Stored dataset items:
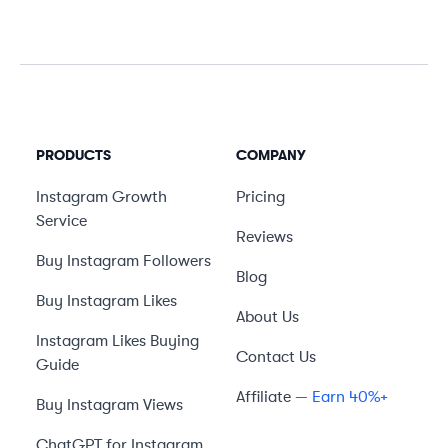
PRODUCTS
COMPANY
Instagram Growth
Pricing
Service
Reviews
Buy Instagram Followers
Blog
Buy Instagram Likes
About Us
Instagram Likes Buying
Contact Us
Guide
Affiliate
— Earn 40%+
Buy Instagram Views
ChatGPT for Instagram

* EXERCISE REQUIREMENTS *
Return each line above where the word "Instagram" shows up.

* WRITTEN SOLUTION *
Instagram Growth
Buy Instagram Followers
Buy Instagram Likes
Instagram Likes Buying
Buy Instagram Views
ChatGPT for Instagram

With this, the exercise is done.